#### Raw data
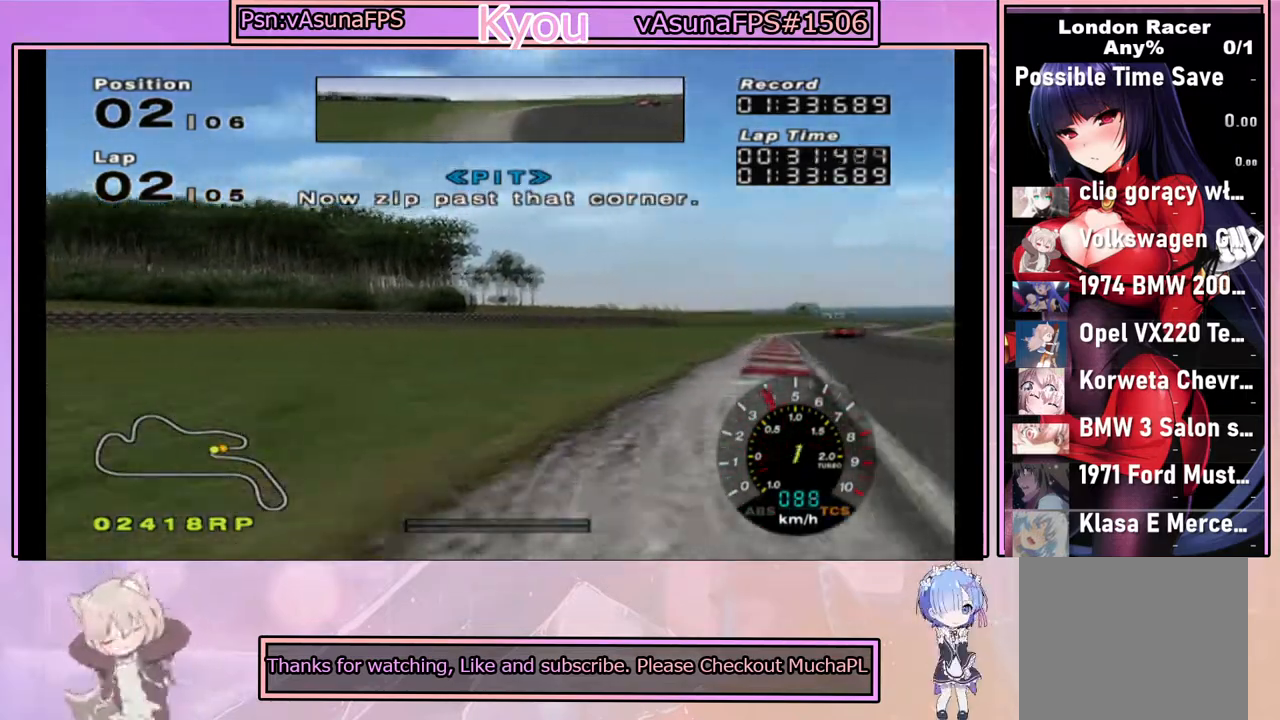
{"buttons": ["CROSS"], "left_stick": "center", "right_stick": "center", "events": [[83, "CROSS", "down"], [167, "left_stick", "center"]]}
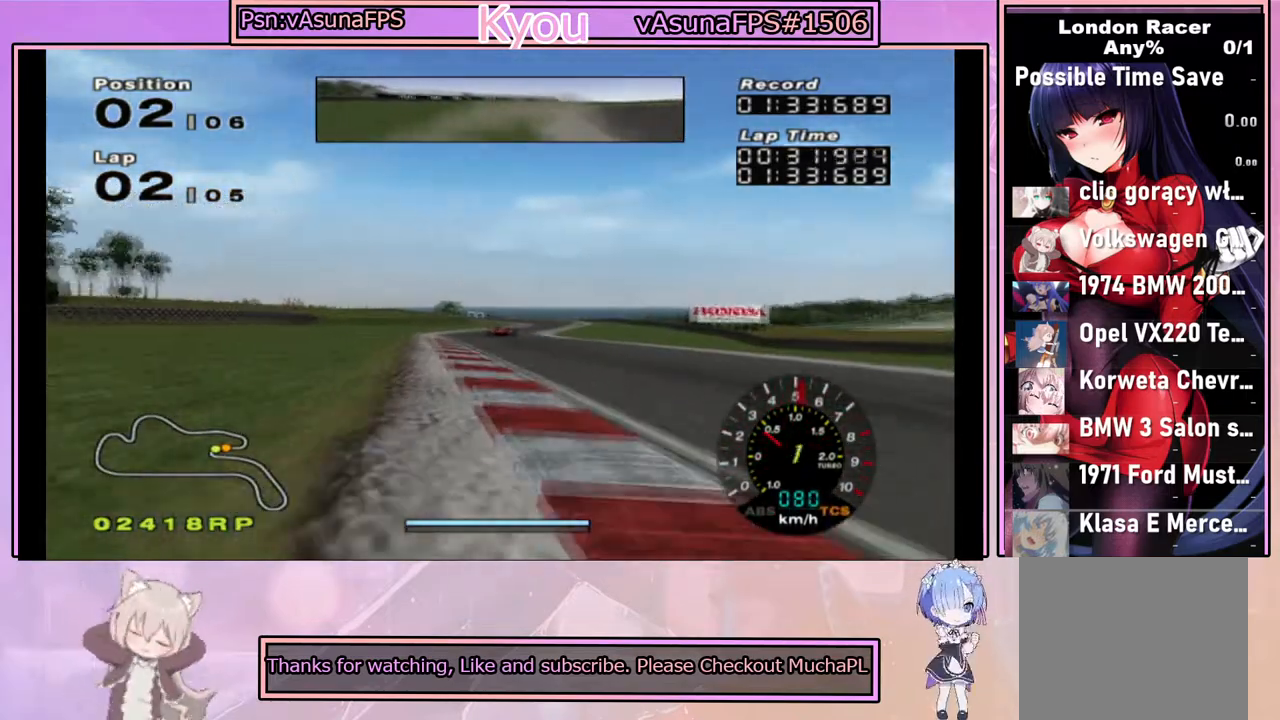
{"buttons": ["CROSS"], "left_stick": "center", "right_stick": "center", "events": [[200, "R1", "down"], [300, "left_stick", "left"], [333, "R1", "up"], [450, "left_stick", "center"]]}
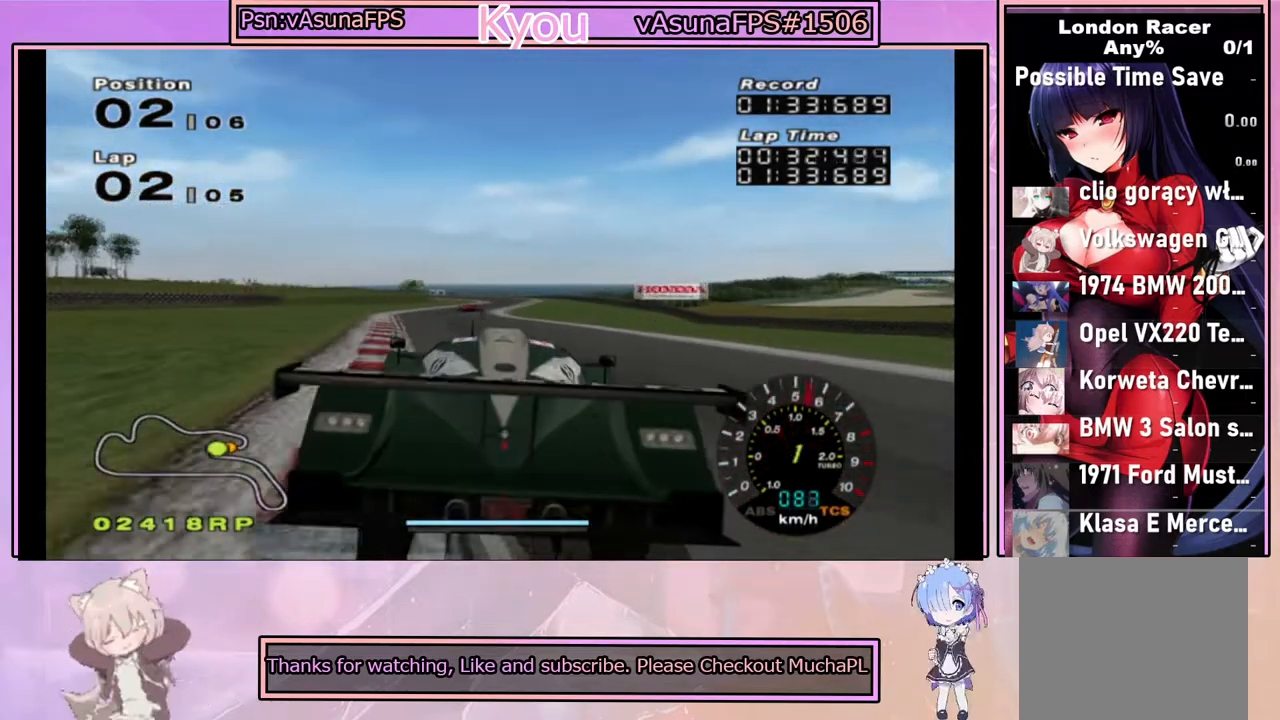
{"buttons": ["CROSS"], "left_stick": "right", "right_stick": "center", "events": [[400, "left_stick", "right"]]}
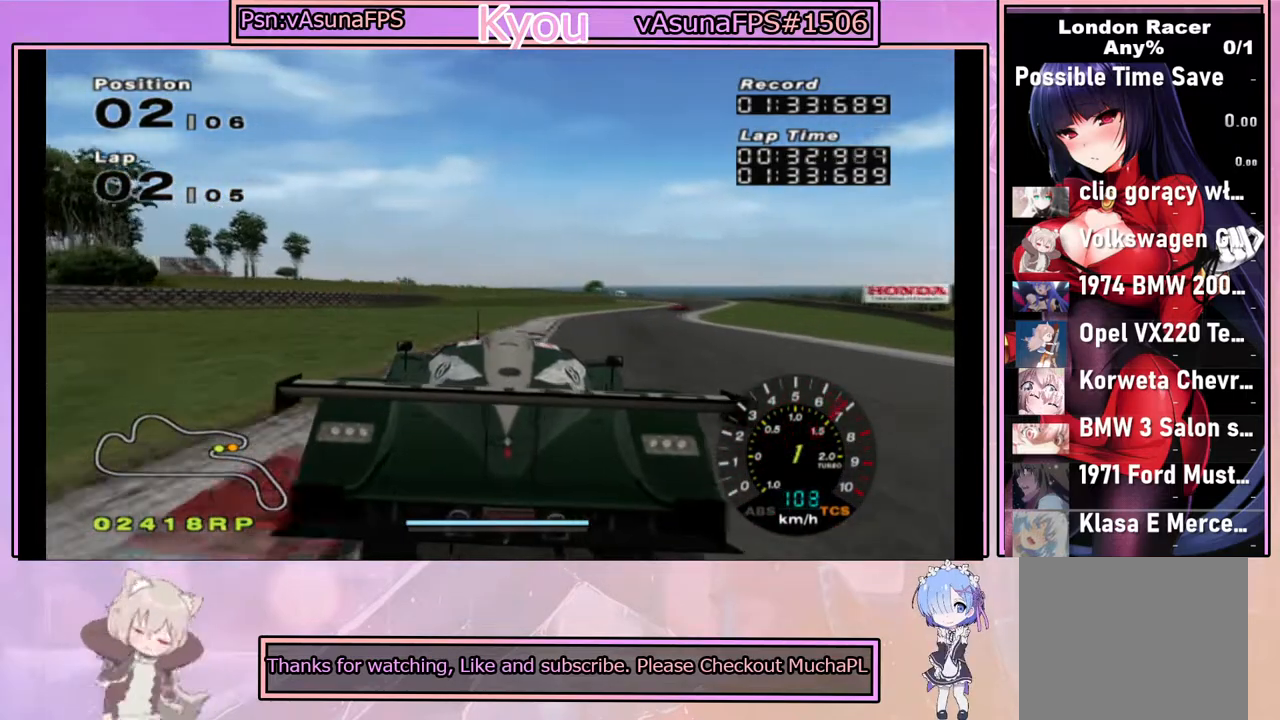
{"buttons": ["CROSS"], "left_stick": "center", "right_stick": "center", "events": [[50, "left_stick", "center"]]}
########
**Assigned task:**
Each line above that contains the word "down" must be copied.

**Response for this exercise:**
{"buttons": ["CROSS"], "left_stick": "center", "right_stick": "center", "events": [[83, "CROSS", "down"], [167, "left_stick", "center"]]}
{"buttons": ["CROSS"], "left_stick": "center", "right_stick": "center", "events": [[200, "R1", "down"], [300, "left_stick", "left"], [333, "R1", "up"], [450, "left_stick", "center"]]}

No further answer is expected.